Sherwin Emmanuel

Personal information
- Full name: Sherwin Emmanuel
- Date of birth: 11 April 1986 (age 40)
- Place of birth: Scarborough, Ontario, Canada
- Height: 1.81 m (5 ft 11 in)
- Positions: Midfielder; center back;

Team information
- Current team: Sporting Kristina

Youth career
- North York Hearts
- 2010: Csákvár

Senior career*
- Years: Team / Apps / (Gls)
- 2010: Portugal FC
- 2011–2012: Mississauga Eagles FC
- 2012–2013: Southern Samity
- 2013–2014: Adelaide Cobras FC / 25 / (5)
- 2014: Adelaide Raiders SC / 18 / (1)
- 2015: Para Hills Knights SC / 24 / (5)
- 2016: Master's FA / 21 / (1)
- 2016–2018: Råslätts SK
- 2019: Adelaide Cobras FC / 9 / (1)
- 2021–: Sporting Kristina / 5 / (0)

International career^{‡}
- 2019–: Saint Lucia / 2 / (0)

= Sherwin Emmanuel =

Saint Lucian footballer (born 1986)

Sherwin Emmanuel (born 11 April 1986) is a Canadian-born, Saint Lucian international footballer who plays as a center back for Sporting Kristina, in the Kolmonen Finnish league.

==Personal life==
Emmanuel was born on 11 April 1986 in Scarborough, Toronto, Canada. His parents, Eustace and Lidwina Emmanuel both were from Saint Lucia. At the age of 12, he got selected to try out for the U-14 Ontario provincial team.

==Early playing career==
He began his football career at the U-14 Ontario provincial (east district) team. Although he didn't make that squad, he was determined to make it the following year through intense training and a determined spirit. The following months he got selected to play for a district team that played in a tournament against other districts.

To be selected for the under 13 Ontario provincial team, which he made and was honored to represent. This team played in provincial tournaments as well as tournaments in Germany where they faced Bundesliga teams like U-15 FC Schalke 04 and VFB Stuttgart for example.

During his days in Canada under-17 soccer team, Sherwin had the opportunity to play against many teams including USA, El Salvador, Guatemala, Mexico, Bermuda, Barbados, and Jamaica to name a few.

==Club career==
Emmanuel began playing at the youth level in 2010 with Csákvár FC, and later with Erin Mills SC. He later played in the Canadian Soccer League originally with Portugal FC (which is currently renamed as SC Toronto) in 2010, and the following season with the Mississauga Eagles FC.

In 2012, he played abroad in India with Kolkata-based club Southern Samity, that competed in the I-League 2nd Division.
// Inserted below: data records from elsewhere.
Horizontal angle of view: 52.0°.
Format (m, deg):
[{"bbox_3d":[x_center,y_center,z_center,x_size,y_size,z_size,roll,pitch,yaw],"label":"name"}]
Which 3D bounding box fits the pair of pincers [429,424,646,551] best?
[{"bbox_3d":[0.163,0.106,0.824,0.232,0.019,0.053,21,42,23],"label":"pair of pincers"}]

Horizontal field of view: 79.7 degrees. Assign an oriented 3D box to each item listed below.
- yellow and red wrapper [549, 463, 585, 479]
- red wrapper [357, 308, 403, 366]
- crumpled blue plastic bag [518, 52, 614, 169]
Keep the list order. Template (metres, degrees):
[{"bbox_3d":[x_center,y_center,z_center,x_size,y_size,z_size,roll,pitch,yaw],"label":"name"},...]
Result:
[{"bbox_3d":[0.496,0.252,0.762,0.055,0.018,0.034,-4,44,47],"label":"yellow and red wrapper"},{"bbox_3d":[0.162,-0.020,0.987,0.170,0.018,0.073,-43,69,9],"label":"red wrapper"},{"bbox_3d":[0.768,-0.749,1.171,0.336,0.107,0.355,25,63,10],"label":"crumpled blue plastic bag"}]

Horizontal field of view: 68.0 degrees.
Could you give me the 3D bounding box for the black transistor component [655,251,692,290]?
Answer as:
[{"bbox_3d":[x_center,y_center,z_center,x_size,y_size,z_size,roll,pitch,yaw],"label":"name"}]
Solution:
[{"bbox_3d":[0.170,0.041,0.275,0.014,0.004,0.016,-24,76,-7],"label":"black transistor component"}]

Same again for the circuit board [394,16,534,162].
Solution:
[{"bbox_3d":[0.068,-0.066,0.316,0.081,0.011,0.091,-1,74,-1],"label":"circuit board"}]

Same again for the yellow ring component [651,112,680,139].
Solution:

The following season he played in the National Premier Leagues South Australia with Adelaide Cobras FC. He would later spend time with Adelaide Raiders SC, and with Para Hills Knights SC.

In 2016, he moved to the League1 Ontario with Master's FA, where logged 1,706 minutes over 21 appearances, scoring one goal.

In 2017, he signed with the Swedish Division 3 side Råslätts SK and spent two seasons. In 2018, he returned to Australia to play with Adelaide Cobras. With Cobras, he appeared in nine league matches, scoring one goal.

In 2021, he played in the Finland’s Kolmonen league, for Sporting Kristina. He signed for the last 5 games, which he played every game and helped them escape relegation.

== International career ==
In 2001, he was selected for the Canada men's national under-15 soccer team camp, and later was called by head coach Stephen Hart for the Canada men's national under-17 soccer team camp in 2002, and 2003.

Emmanuel was among 22 players, named to the squad for the 2019–20 CONCACAF Nations League B matches against Dominican Republic and Montserrat on 16 and 19 November 2019. He made his senior international debut for the Saint Lucia national football team on October 12, 2019, against the Dominican Republic in a 2019–20 CONCACAF Nations League B match, which ended as their 3–0 loss.

== Managerial career ==
In 2019, he became involved with Sole Soccer Camp as a trainer. He also serves as an academy coach for Dutch Connections FC Under 10 soccer program alongside the U11 team.